Your assignment – Your answer should consist of every line in the records that holds "right".

Content starts

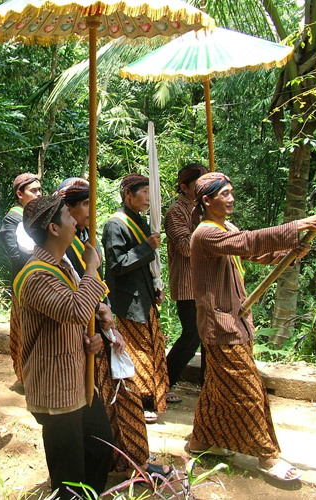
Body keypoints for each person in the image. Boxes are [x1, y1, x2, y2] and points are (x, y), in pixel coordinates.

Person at [186, 172, 316, 482]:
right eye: (224, 194)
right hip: (221, 326)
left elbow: (255, 252)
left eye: (231, 192)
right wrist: (297, 226)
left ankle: (200, 441)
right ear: (207, 200)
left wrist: (289, 253)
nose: (231, 199)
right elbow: (248, 241)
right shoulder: (205, 234)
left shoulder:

Content ends

Completed task –
right eye: (224, 194)
right hip: (221, 326)
right wrist: (297, 226)
right ear: (207, 200)
right elbow: (248, 241)
right shoulder: (205, 234)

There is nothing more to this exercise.